(Stored data)
__________
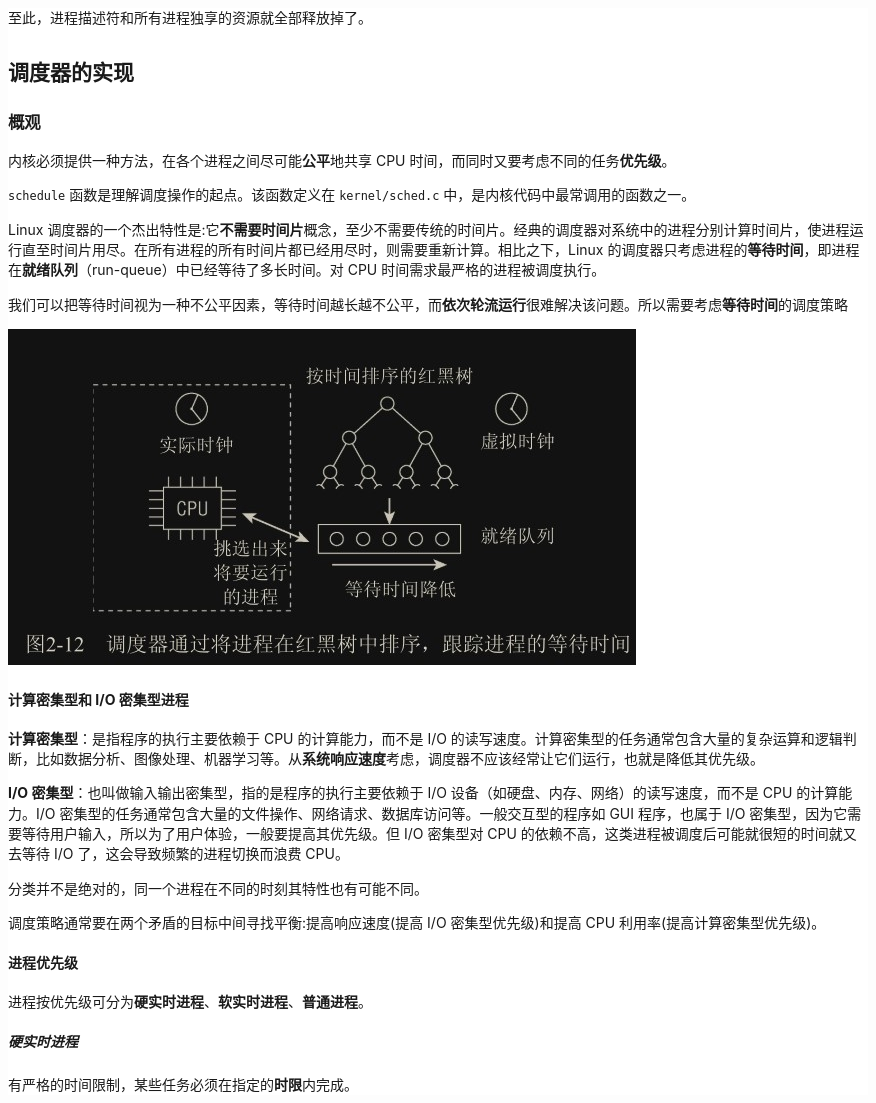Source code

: 至此，进程描述符和所有进程独享的资源就全部释放掉了。

## 调度器的实现

### 概观

内核必须提供一种方法，在各个进程之间尽可能**公平**地共享 CPU 时间，而同时又要考虑不同的任务**优先级**。

`schedule` 函数是理解调度操作的起点。该函数定义在 `kernel/sched.c` 中，是内核代码中最常调用的函数之一。

Linux 调度器的一个杰出特性是:它**不需要时间片**概念，至少不需要传统的时间片。经典的调度器对系统中的进程分别计算时间片，使进程运行直至时间片用尽。在所有进程的所有时间片都已经用尽时，则需要重新计算。相比之下，Linux 的调度器只考虑进程的**等待时间**，即进程在**就绪队列**（run-queue）中已经等待了多长时间。对 CPU 时间需求最严格的进程被调度执行。

我们可以把等待时间视为一种不公平因素，等待时间越长越不公平，而**依次轮流运行**很难解决该问题。所以需要考虑**等待时间**的调度策略

![F2-12](/assets/img/2022-12-15-linux-kernel-process/F2-12.jpg)

#### 计算密集型和 I/O 密集型进程

**计算密集型**：是指程序的执行主要依赖于 CPU 的计算能力，而不是 I/O 的读写速度。计算密集型的任务通常包含大量的复杂运算和逻辑判断，比如数据分析、图像处理、机器学习等。从**系统响应速度**考虑，调度器不应该经常让它们运行，也就是降低其优先级。

**I/O 密集型**：也叫做输入输出密集型，指的是程序的执行主要依赖于 I/O 设备（如硬盘、内存、网络）的读写速度，而不是 CPU 的计算能力。I/O 密集型的任务通常包含大量的文件操作、网络请求、数据库访问等。一般交互型的程序如 GUI 程序，也属于 I/O 密集型，因为它需要等待用户输入，所以为了用户体验，一般要提高其优先级。但 I/O 密集型对 CPU 的依赖不高，这类进程被调度后可能就很短的时间就又去等待 I/O 了，这会导致频繁的进程切换而浪费 CPU。

分类并不是绝对的，同一个进程在不同的时刻其特性也有可能不同。

调度策略通常要在两个矛盾的目标中间寻找平衡:提高响应速度(提高 I/O 密集型优先级)和提高 CPU 利用率(提高计算密集型优先级)。

#### 进程优先级

进程按优先级可分为**硬实时进程**、**软实时进程**、**普通进程**。

##### 硬实时进程

有严格的时间限制，某些任务必须在指定的**时限**内完成。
__________
Aim of the task: Your task is to transcribe all of the records precisely, with no images included.

Answer box:
Source code

: 至此，进程描述符和所有进程独享的资源就全部释放掉了。

## 调度器的实现

### 概观

内核必须提供一种方法，在各个进程之间尽可能**公平**地共享 CPU 时间，而同时又要考虑不同的任务**优先级**。

`schedule` 函数是理解调度操作的起点。该函数定义在 `kernel/sched.c` 中，是内核代码中最常调用的函数之一。

Linux 调度器的一个杰出特性是:它**不需要时间片**概念，至少不需要传统的时间片。经典的调度器对系统中的进程分别计算时间片，使进程运行直至时间片用尽。在所有进程的所有时间片都已经用尽时，则需要重新计算。相比之下，Linux 的调度器只考虑进程的**等待时间**，即进程在**就绪队列**（run-queue）中已经等待了多长时间。对 CPU 时间需求最严格的进程被调度执行。

我们可以把等待时间视为一种不公平因素，等待时间越长越不公平，而**依次轮流运行**很难解决该问题。所以需要考虑**等待时间**的调度策略

![F2-12](/assets/img/2022-12-15-linux-kernel-process/F2-12.jpg)

#### 计算密集型和 I/O 密集型进程

**计算密集型**：是指程序的执行主要依赖于 CPU 的计算能力，而不是 I/O 的读写速度。计算密集型的任务通常包含大量的复杂运算和逻辑判断，比如数据分析、图像处理、机器学习等。从**系统响应速度**考虑，调度器不应该经常让它们运行，也就是降低其优先级。

**I/O 密集型**：也叫做输入输出密集型，指的是程序的执行主要依赖于 I/O 设备（如硬盘、内存、网络）的读写速度，而不是 CPU 的计算能力。I/O 密集型的任务通常包含大量的文件操作、网络请求、数据库访问等。一般交互型的程序如 GUI 程序，也属于 I/O 密集型，因为它需要等待用户输入，所以为了用户体验，一般要提高其优先级。但 I/O 密集型对 CPU 的依赖不高，这类进程被调度后可能就很短的时间就又去等待 I/O 了，这会导致频繁的进程切换而浪费 CPU。

分类并不是绝对的，同一个进程在不同的时刻其特性也有可能不同。

调度策略通常要在两个矛盾的目标中间寻找平衡:提高响应速度(提高 I/O 密集型优先级)和提高 CPU 利用率(提高计算密集型优先级)。

#### 进程优先级

进程按优先级可分为**硬实时进程**、**软实时进程**、**普通进程**。

##### 硬实时进程

有严格的时间限制，某些任务必须在指定的**时限**内完成。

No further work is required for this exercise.